A estimativa do impacto foi feita a partir de modelos matemáticos que calcularam quantas mortes podem ser atribuídas aos níveis acima do recomendado de concentrações de poluentes na atmosfera ou a excesso de temperatura, por exemplo.

No caso de São Paulo, os pesquisadores fizeram a análise de qual seria a redução nas mortes se a cidade atingisse os níveis recomendados internacionais, como preconizado pela Organização Mundial da Saúde (OMS), ou com base em referências locais, comparando os bairros.

Por exemplo, para a análise de mortalidade associada à poluição do ar, foi utilizada como referência a concentração máxima de 10 µg/m3 de dióxido de nitrogênio (NO2) e no máximo 5 µg/m3 de material particulado de dimensão 2,5 (PM2,5), ambos limites recomendada pela OMS. O estudo usou dados até 2017 da Cetesb, que apontavam que São Paulo possuía 41,2 µg/m3 de NO2 e 16,6 µg/m3 de PM2,5.

Em relação às áreas verdes, a recomendação da OMS é que todos tenham acesso a elas. Assim, os pesquisadores compararam a distribuição desses espaços por distritos (valor de 0 a 1) da cidade através de monitoramento por satélite da concentração de árvores em cada região.

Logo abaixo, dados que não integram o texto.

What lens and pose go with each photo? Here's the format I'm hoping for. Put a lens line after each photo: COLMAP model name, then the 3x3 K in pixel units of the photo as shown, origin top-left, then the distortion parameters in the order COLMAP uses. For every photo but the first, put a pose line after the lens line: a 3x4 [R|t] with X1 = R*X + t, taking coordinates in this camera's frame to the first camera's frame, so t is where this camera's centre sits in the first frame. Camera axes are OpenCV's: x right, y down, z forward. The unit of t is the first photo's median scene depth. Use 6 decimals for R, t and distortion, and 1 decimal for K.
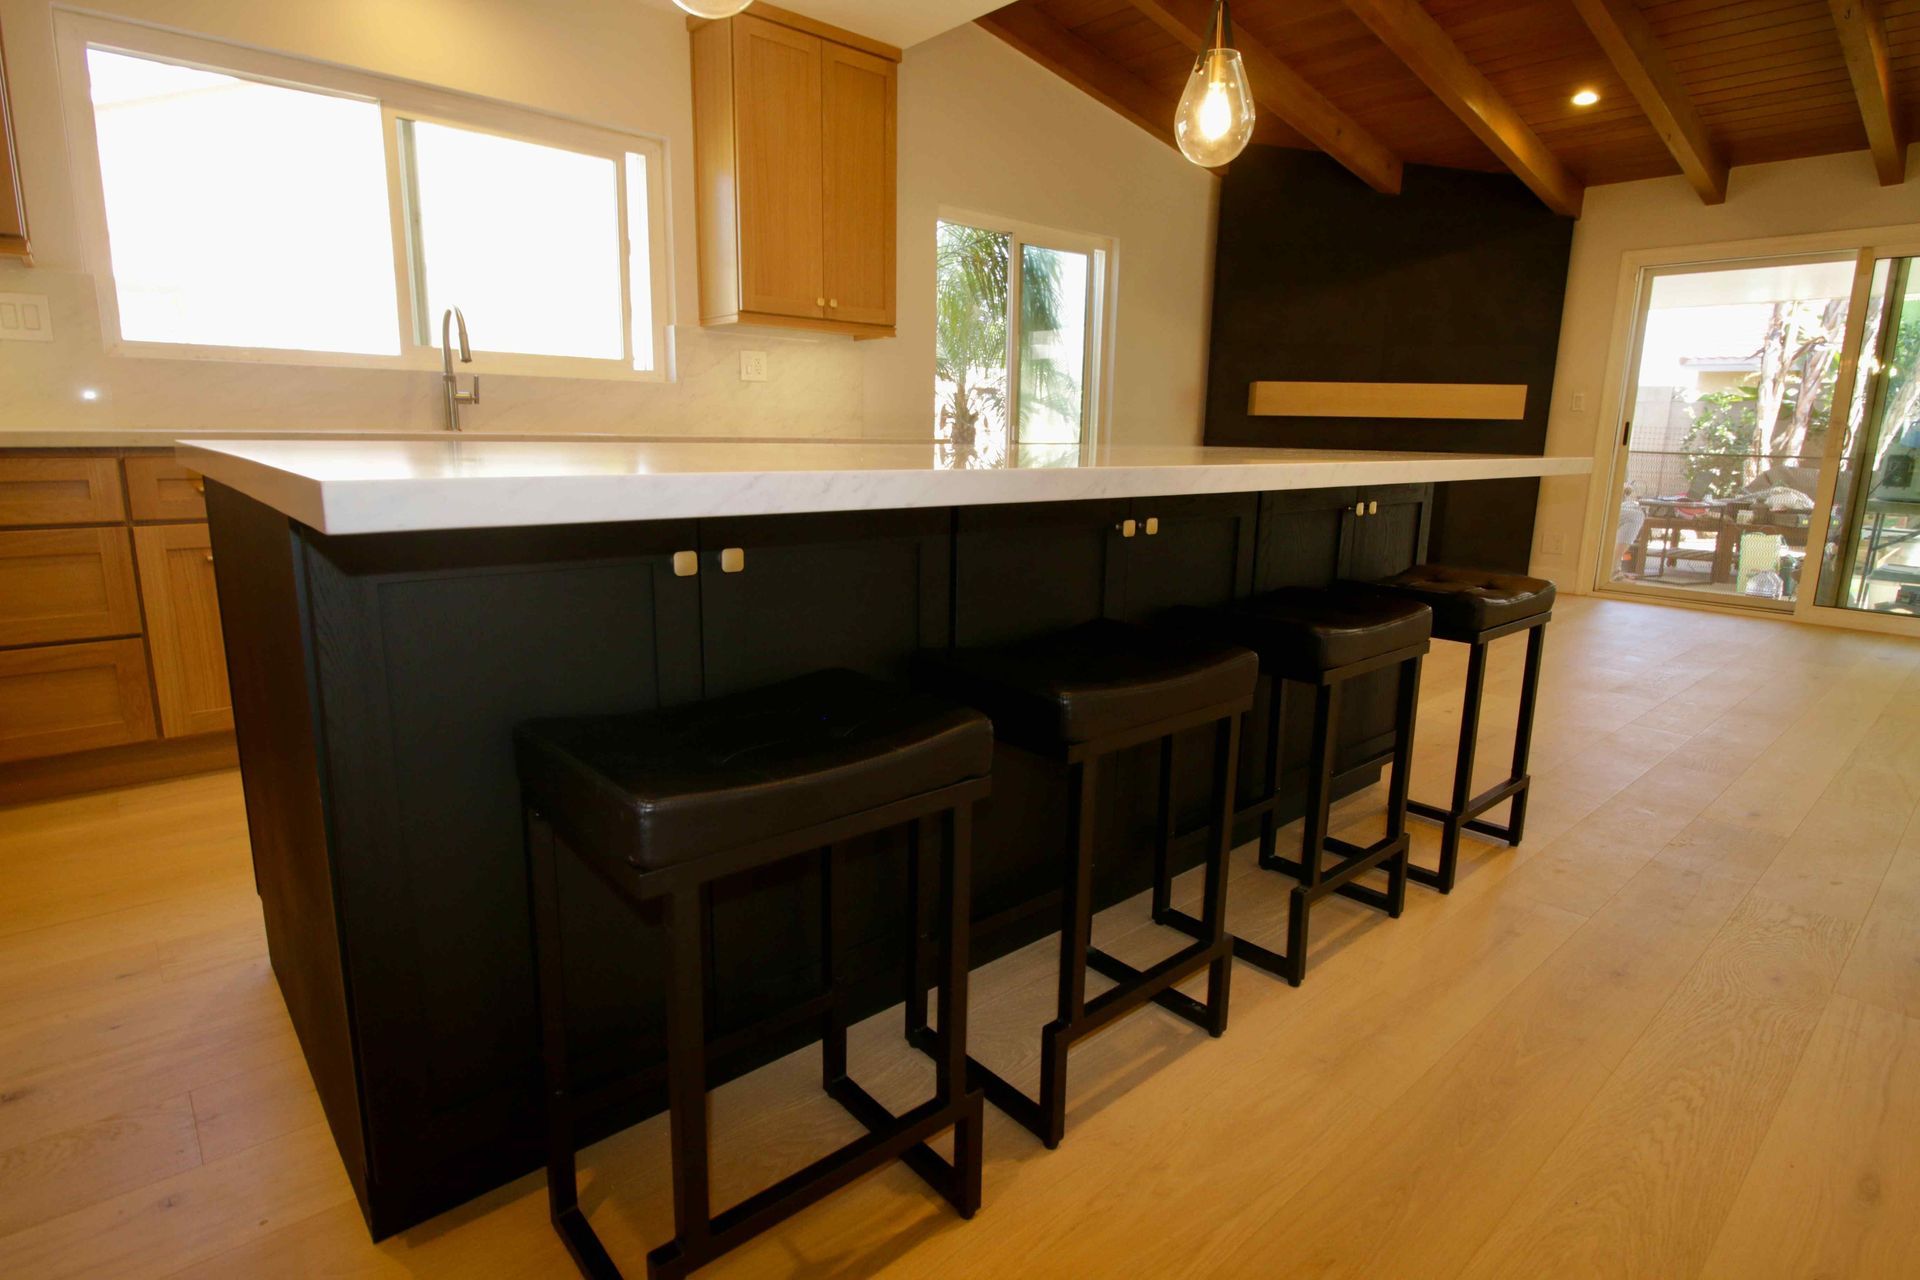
lens RADIAL K [[984.9, 0, 959.1], [0, 984.9, 632.7], [0, 0, 1]] dist [0.000037, -0.010663]
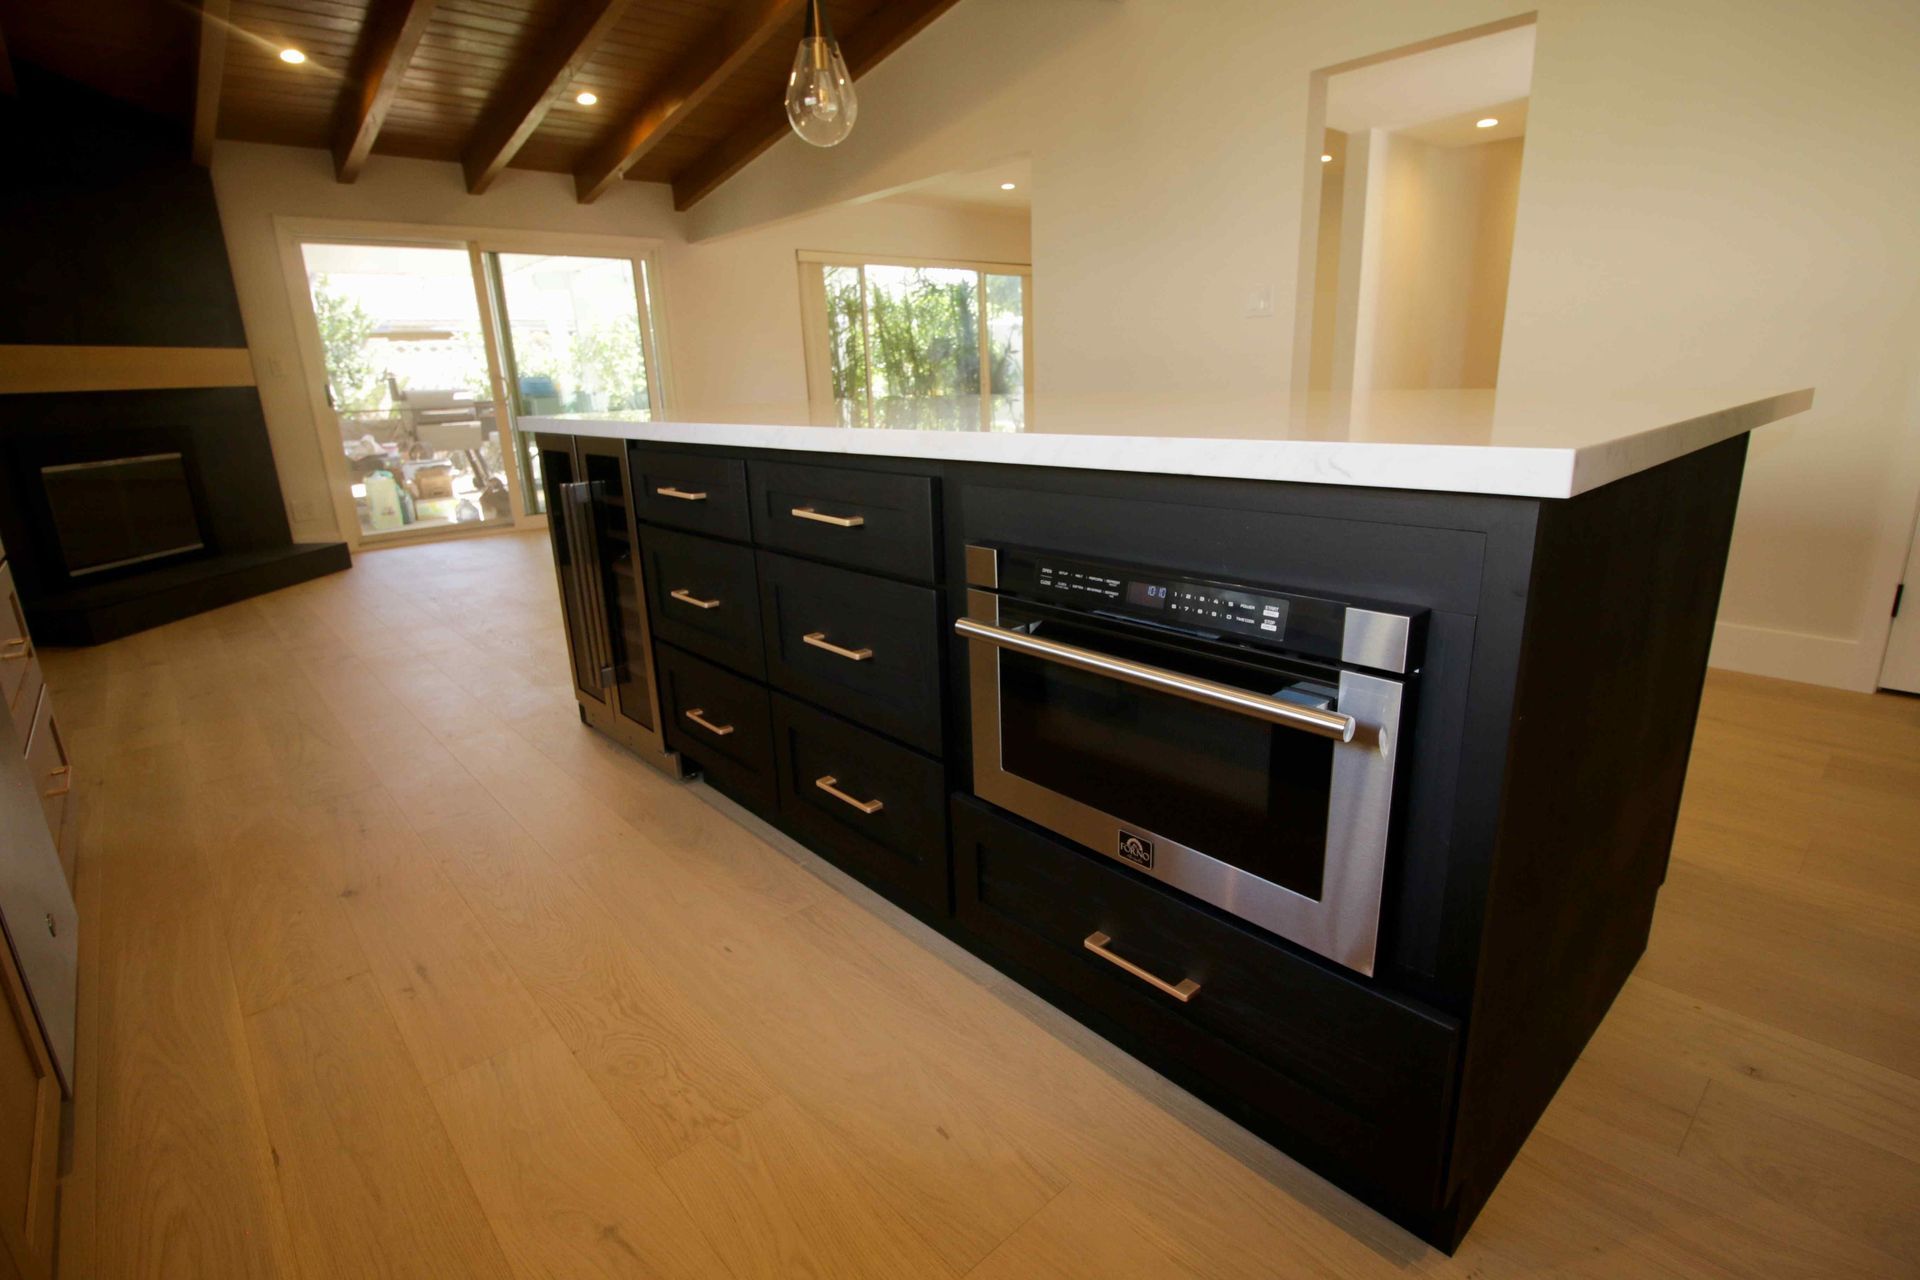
lens RADIAL K [[915.4, 0, 954.5], [0, 915.4, 633.8], [0, 0, 1]] dist [0.001003, -0.012771]
pose [[-0.006623, -0.289702, 0.957094, -0.588846], [0.238016, 0.929151, 0.282891, -0.145454], [-0.971239, 0.229677, 0.062799, 0.609652]]
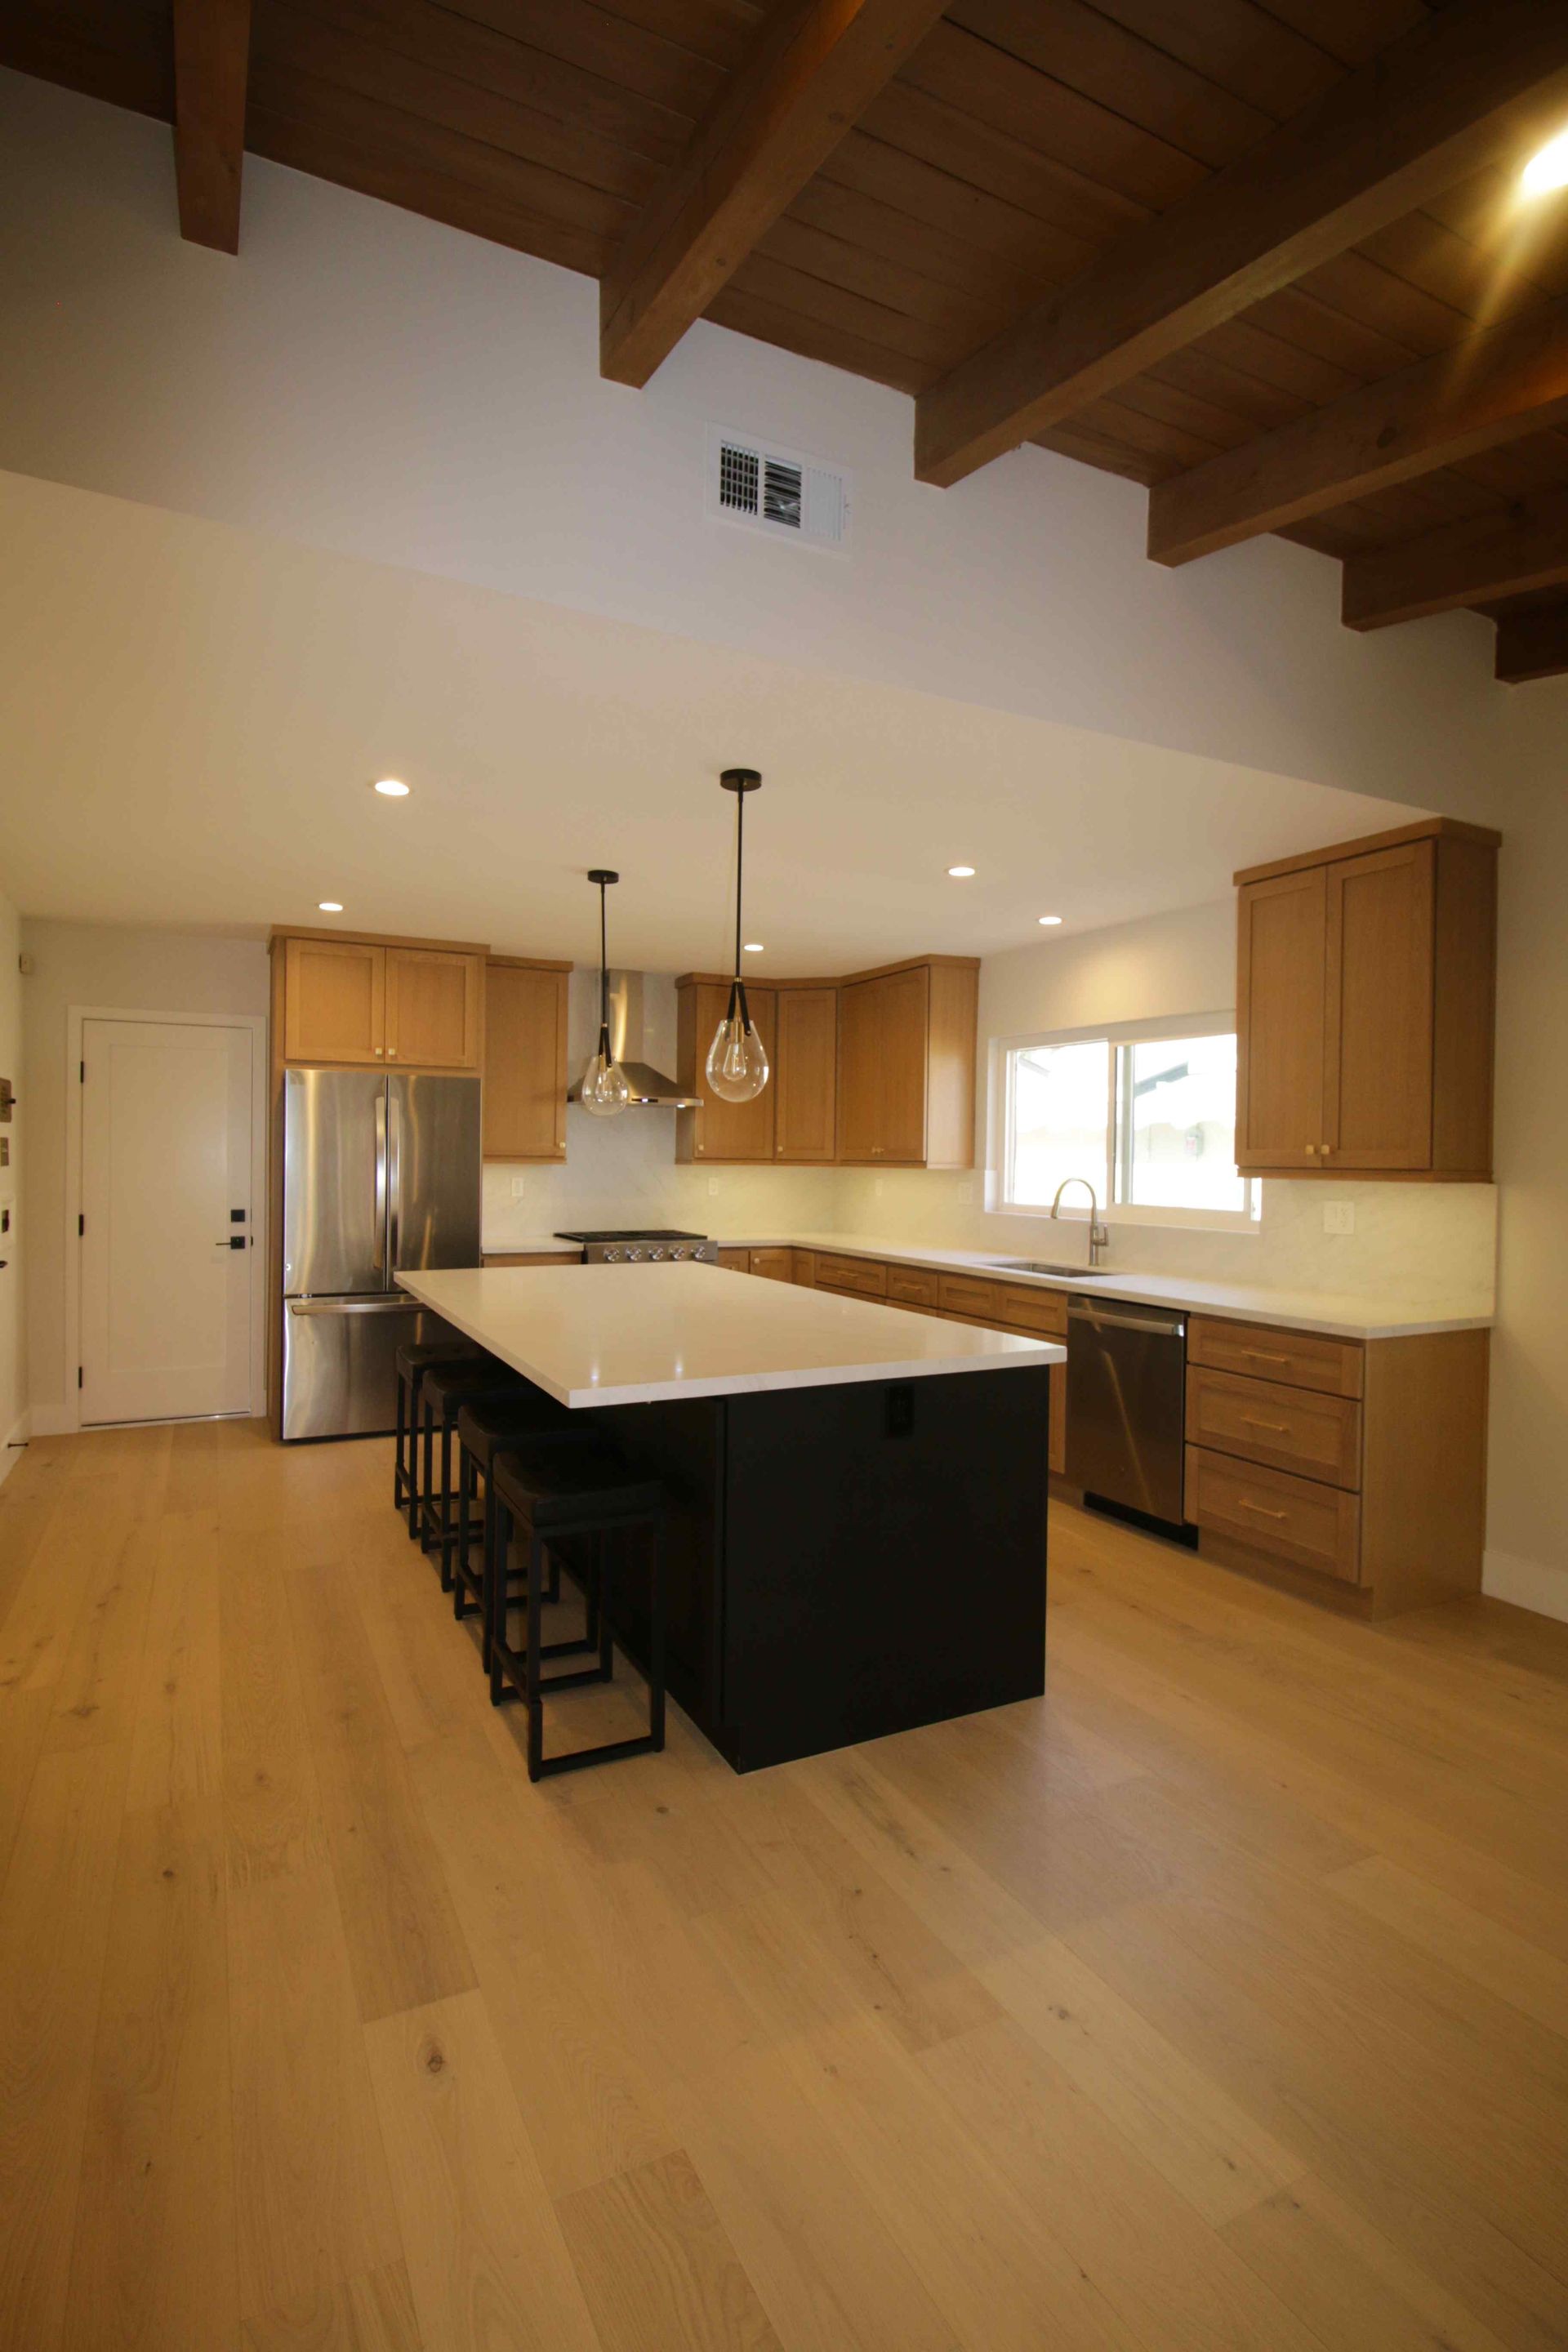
lens RADIAL K [[1121.4, 0, 794.2], [0, 1121.4, 1172.6], [0, 0, 1]] dist [0.001003, -0.012771]
pose [[-0.241013, -0.006015, -0.970503, 1.063734], [-0.209860, 0.976646, 0.046063, -0.310293], [0.947561, 0.214771, -0.236647, 0.938388]]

Por fim, para a temperatura máxima diária, os dados foram obtidos a partir das medições nas estações meteorológicas municipais, fornecidas pelo CGE da prefeitura, com a estimativa de redução de 1 °C por meio do plantio de árvores, maior permeabilização do solo e diminuição do tráfego de veículos. A temperatura média diária na cidade de São Paulo considerada foi de 19,5 °C, em 2017.

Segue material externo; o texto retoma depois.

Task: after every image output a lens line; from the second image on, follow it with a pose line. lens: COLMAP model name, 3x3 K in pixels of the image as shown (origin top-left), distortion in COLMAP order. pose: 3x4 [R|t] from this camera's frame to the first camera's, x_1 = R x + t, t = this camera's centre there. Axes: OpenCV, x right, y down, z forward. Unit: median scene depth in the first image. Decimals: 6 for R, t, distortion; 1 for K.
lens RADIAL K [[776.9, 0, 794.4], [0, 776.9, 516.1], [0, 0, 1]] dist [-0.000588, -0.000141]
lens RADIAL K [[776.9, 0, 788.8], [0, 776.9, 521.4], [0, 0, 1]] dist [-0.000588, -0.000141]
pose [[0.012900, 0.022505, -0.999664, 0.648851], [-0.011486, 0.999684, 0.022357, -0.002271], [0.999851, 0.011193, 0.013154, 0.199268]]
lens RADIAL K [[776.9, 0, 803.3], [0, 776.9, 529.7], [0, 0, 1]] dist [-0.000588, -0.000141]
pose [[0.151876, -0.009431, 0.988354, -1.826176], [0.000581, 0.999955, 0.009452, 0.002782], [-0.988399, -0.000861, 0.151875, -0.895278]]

Segundo Barboza, a pesquisa é importante por ser a primeira a de fato quantificar como as ações voltadas para o planejamento urbano e meio ambiente impactam diretamente a saúde populacional.

"O orçamento de saúde não deve ser só aquele que é aplicado para hospitais, ele deve também considerar qualidade do ar, e como isso impacta na qualidade de vida", afirma.

À Folha, o secretário-executivo de Mudanças Climáticas do município, Antonio Fernando Pinheiro Pedro, disse que a secretaria criou um plano com o objetivo de reduzir em pelo menos 30% as emissões de gases de efeito estufa até 2030, começando com a mudança parcial da frota de ônibus por veículos elétricos.

Em relação à arborização da cidade, ele reconheceu que a distribuição de árvores é desigual, e disse que está dentro do Plano Municipal de Arborização Urbana (Pmau) aumentar as áreas verdes da cidade, incluindo a criação de dois grandes parques até 2024. Segundo o secretário, a desigualdade na cobertura vegetal urbana "em áreas densamente povoadas comparados ao Jardins pode produzir uma diferença de temperatura média diária de até 6 ˚C na cidade".

Já a Secretaria Municipal de Saúde, por meio da Coordenadoria de Vigilância em Saúde, disse que o Vigiar, programa voltado à análise de risco de saúde pela poluição do ar, realiza o monitoramento, através de Unidades Sentinela, do aumento de incidência de doenças respiratórias no público infantil que possam estar ligadas à poluição.